* Consignes
[1] Reproduisez tel quel le passage du texte sur l'archéologie au Québec qui commence par les mots « L’archéologie subaquatique n’est » et se termine par « d’une découverte exceptionnelle! ».
[2] Reprenez le texte sur l'archéologie au Québec à la suite de sa dernière phrase et poursuivez-le.

* Extrait du texte

En Abitibi, la Corporation Archéo-08 réalise une série de recherches régionales. L'univers iroquoien est étudié aux deux extrémités de la vallée du Saint-Laurent, à l'embouchure du Saguenay et à Saint-Anicet. Le centre d'interprétation du site de Pabos en Gaspésie, celui d’Archéo-Topo aux Grandes-Bergeronnes en Haute-Côte-Nord et celui du site Droulers en Montérégie ouvrent leurs portes.
Photo: Archéo-Québec, Éric Piché. Centre d'interprétation du Site archéologique Droulers-Tsiionhiakwatha.
En 1993, la Commission de la capitale nationale du Canada entreprend des recherches dans le parc du lac Leamy, à Gatineau, qui révèlent une occupation de plus de 4000 ans.
L’archéologie subaquatique n’est pas en reste
Sur la Côte-Nord, à l’Anse aux Bouleaux, l’épave du navire Elizabeth and Mary appartenant à la flotte de Phips en 1690 (Projet Phips) est fouillée par des équipes de Parcs Canada dès 1995. Plus de 4000 artefacts engloutis ont été recueillis et traités par le Centre de conservation du Québec. Il s’agit là d’une découverte exceptionnelle!
L'épave du Elizabeth and Mary (1690). Fouilles archéologiques : Rapport d'activités 1997
La recherche interdisciplinaire se développe, l’archéologie fait de plus en plus appel à des disciplines scientifiques telles que la zooarchéologie, la palynologie, l'étude des macrorestes végétaux et les analyses physico-chimiques des matériaux
Les programmes d’inventaire des rues et des réseaux souterrains amènent des découvertes fort importantes dans les arrondissements historiques de Montréal, La Prairie, Québec et Trois-Rivières.
Les publications archéologiques se multiplient et témoignent du dynamisme des chercheurs: Mémoires vives, Archéologies québécoises, Paléo-Québec, ArchéoLogiques, Cahiers d'archéologie du CÉLAT, alors qu'un mouvement de sensibilisation se concrétise à travers les efforts du réseau Archéo-Québec, qui donne accès chaque été à des dizaines de chantiers ou sites archéologiques.

* Matériel fourni

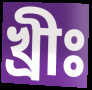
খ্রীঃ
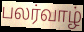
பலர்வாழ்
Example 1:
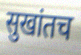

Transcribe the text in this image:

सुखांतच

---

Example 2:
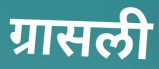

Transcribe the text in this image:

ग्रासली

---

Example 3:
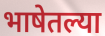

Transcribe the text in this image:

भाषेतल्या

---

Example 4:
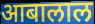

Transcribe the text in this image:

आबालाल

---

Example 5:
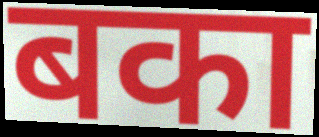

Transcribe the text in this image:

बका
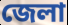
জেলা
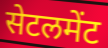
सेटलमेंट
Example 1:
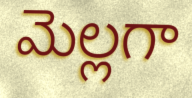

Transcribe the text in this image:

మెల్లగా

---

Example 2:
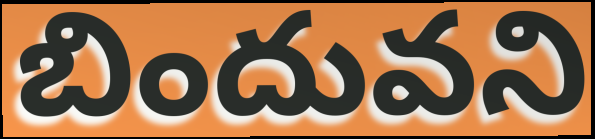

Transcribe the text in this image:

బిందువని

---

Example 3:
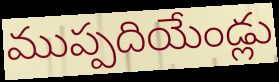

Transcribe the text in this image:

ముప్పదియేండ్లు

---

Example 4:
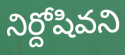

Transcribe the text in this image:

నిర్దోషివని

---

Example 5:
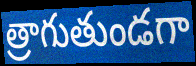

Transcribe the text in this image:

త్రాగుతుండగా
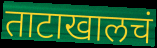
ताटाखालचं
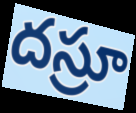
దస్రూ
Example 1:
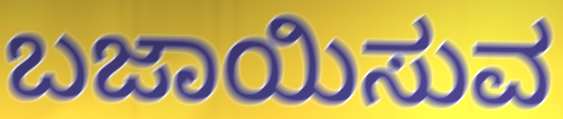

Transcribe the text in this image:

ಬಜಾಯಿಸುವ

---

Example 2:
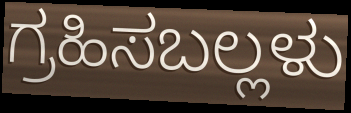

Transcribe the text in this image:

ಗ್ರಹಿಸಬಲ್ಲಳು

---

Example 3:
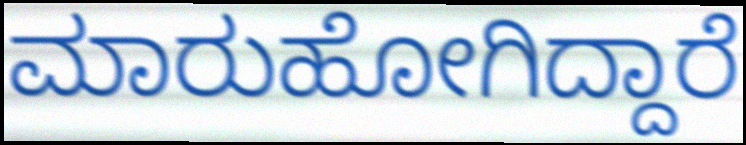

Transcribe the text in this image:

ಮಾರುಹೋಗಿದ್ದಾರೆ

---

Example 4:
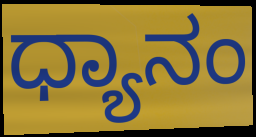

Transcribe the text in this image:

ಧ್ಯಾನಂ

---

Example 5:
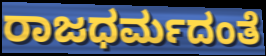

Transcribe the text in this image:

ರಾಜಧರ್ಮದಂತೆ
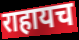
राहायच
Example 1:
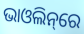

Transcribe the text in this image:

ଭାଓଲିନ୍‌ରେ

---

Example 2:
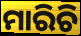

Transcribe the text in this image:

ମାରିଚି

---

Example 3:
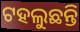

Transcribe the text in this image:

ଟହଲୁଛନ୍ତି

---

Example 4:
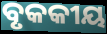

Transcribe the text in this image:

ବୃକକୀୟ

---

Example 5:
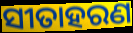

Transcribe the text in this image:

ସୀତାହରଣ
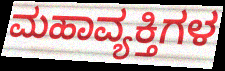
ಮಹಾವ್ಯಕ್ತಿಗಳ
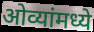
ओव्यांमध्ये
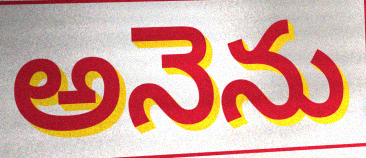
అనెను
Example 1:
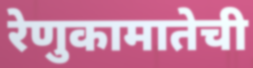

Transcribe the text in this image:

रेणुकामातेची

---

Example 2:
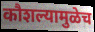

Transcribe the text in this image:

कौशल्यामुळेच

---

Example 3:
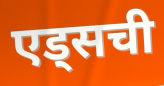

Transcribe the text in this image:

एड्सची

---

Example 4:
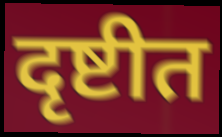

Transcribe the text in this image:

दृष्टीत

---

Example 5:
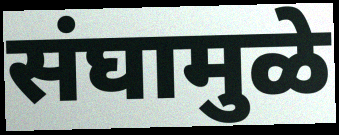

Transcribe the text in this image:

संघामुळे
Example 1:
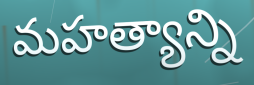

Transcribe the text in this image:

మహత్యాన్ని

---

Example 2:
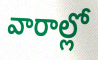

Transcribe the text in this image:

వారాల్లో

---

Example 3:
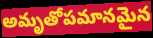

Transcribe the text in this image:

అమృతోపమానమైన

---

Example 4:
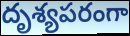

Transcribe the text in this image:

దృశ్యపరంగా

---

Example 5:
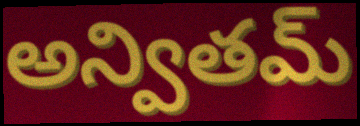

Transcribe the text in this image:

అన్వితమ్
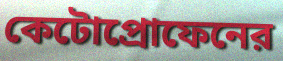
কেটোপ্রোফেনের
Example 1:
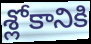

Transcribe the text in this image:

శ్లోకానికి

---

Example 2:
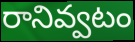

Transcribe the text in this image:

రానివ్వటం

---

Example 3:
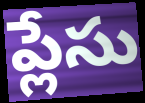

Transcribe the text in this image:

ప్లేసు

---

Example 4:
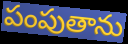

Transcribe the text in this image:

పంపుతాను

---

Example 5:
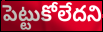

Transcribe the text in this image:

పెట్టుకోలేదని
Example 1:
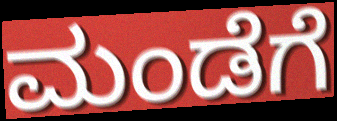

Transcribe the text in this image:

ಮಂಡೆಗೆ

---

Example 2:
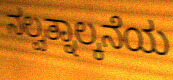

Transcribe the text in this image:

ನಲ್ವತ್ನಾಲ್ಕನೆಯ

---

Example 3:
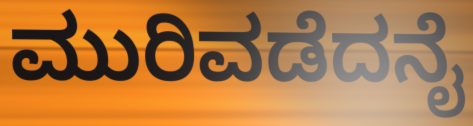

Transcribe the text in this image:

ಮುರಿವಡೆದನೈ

* Corrigé par consigne
[1]
L’archéologie subaquatique n’est pas en reste
Sur la Côte-Nord, à l’Anse aux Bouleaux, l’épave du navire Elizabeth and Mary appartenant à la flotte de Phips en 1690 (Projet Phips) est fouillée par des équipes de Parcs Canada dès 1995. Plus de 4000 artefacts engloutis ont été recueillis et traités par le Centre de conservation du Québec. Il s’agit là d’une découverte exceptionnelle!

[2]
Le musée d'archéologie et d'histoire de Pointe-à-Callière est inauguré en 1992 et initie, en 2002, avec le Département d'anthropologie de l'Université de Montréal, une école de fouilles en archéologie historique sur le lieu de fondation de Montréal. En 2000, après l’ouverture de plusieurs chantiers-écoles à l’Îlot des Palais, à l’Îlot Hunt et au domaine Maizerets, le Département d’histoire de l’Université Laval ouvre un nouveau chantier-école d'archéologie historique à La Prairie, près de Montréal.
Photo: Normand Rajotte. Pointe-à-Callière, Musée d'archéologie et d'histoire de Montréal.
En 2006, un vaste programme de fouilles archéologiques est entrepris par le gouvernement du Québec sur le site du fort Cartier-Roberval, à Cap-Rouge, près de Québec. Ce lieu historique unique témoigne de la première tentative de colonisation française au 16e siècle dans la vallée du Saint-Laurent.
Une tradition québécoise en archéologie
En bref, depuis les années 1960, l'archéologie au Québec a acquis une maturité dans les domaines préhistorique et historique. On peut dorénavant parler d'une tradition québécoise en archéologie.
Aujourd’hui, plus de 100 organismes et individus, regroupés grâce aux efforts du réseau Archéo-Québec, travaillent à faire connaître et apprécier les découvertes faites par les chercheurs au fil des ans, et ainsi, à mieux préserver le patrimoine archéologique québécois.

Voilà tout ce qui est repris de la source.